··· Selected excerpt
Now the .geo file needs to be computed with the gmsh programme. There are many flags that can be invoked here, see the documentation on GMSH for more details. But we will only set the "parse file flag "and the number of threads flag for this operation to cut the computation time in half.
gmsh -parse_and_exit -nt 40 /path/to/geo/file/<name_of_geo_file>.geoThe important part to remember is, that the .geo file has to be in the same folder as the corresponding .brep file or the path has to be given while importing the .brep file.
This concludes the gmsh part of the workflow
converting the mesh
To Convert a GMSH mesh to an OpenFoam campatible format we have to transform it with the following openfoam command:
gmshToFOAM <name_of_mesh>.msh2This will create a lot of warnings because we do a multibody Mesh and openfoam on its own does not recognize that the cells in between two volumes belong to both volumes. This warning can be ignored. So in the next step: If the Mesh in question is made to be applied to multibody simulation we need to split the mesh after conversion. The mesh is split at the boundary edges automatically.
······
··· Input data
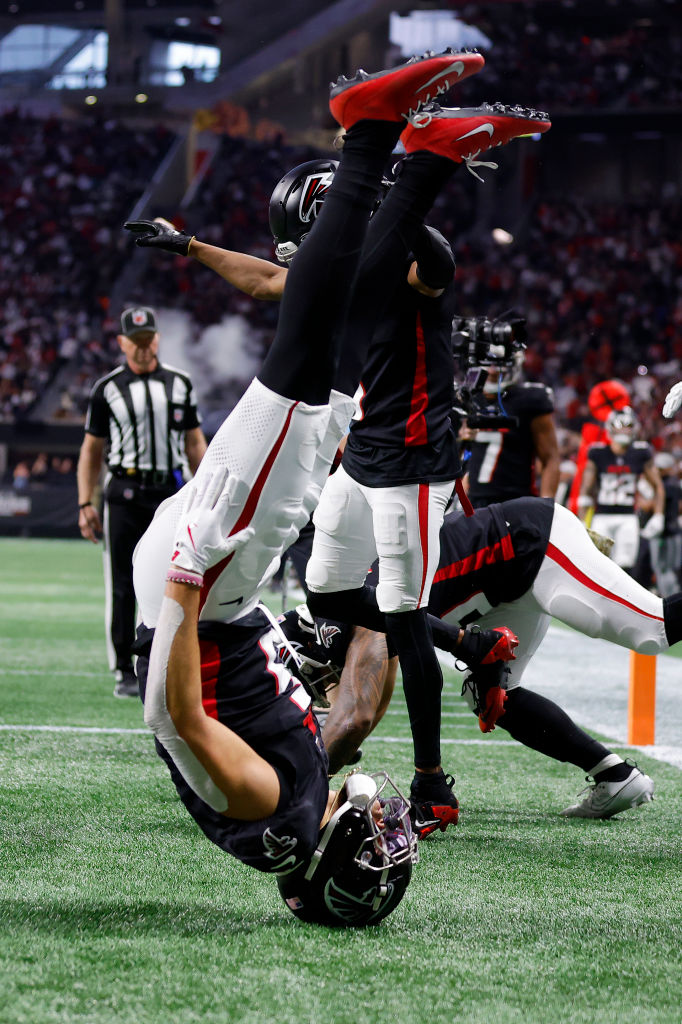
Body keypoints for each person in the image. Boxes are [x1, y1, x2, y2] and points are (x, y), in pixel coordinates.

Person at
······
-- Questions on the material --
1) According to the meshing workflow text, where is the mesh split after conversion?
2) Duplicate the part of the meshing workflow text starting with "Now the .geo" and going on through "the .brep file.".
3) Pick up the meshing workflow text after its last sentence and carry it forward.
The data above are separate material, unrelated to the meshing workflow text.

-- Per-task answers --
1) At the boundary edges, automatically.

2)
Now the .geo file needs to be computed with the gmsh programme. There are many flags that can be invoked here, see the documentation on GMSH for more details. But we will only set the "parse file flag "and the number of threads flag for this operation to cut the computation time in half.
gmsh -parse_and_exit -nt 40 /path/to/geo/file/<name_of_geo_file>.geoThe important part to remember is, that the .geo file has to be in the same folder as the corresponding .brep file or the path has to be given while importing the .brep file.

3)
splitMeshRegions -overwrite -cellZonesOnly
This command does not need a mesh file as input parameter. It takes the foam mesh created in the previos step and splits it accordingly. The -overwrite flag deletes all previous intries in the occuring files. The flag -cellZonesOnly does not do a walk and uses the cellZones only. Use this if you don't mind having disconnected domains in a single region. This option requires all cells to be in one (and one only) cellZone.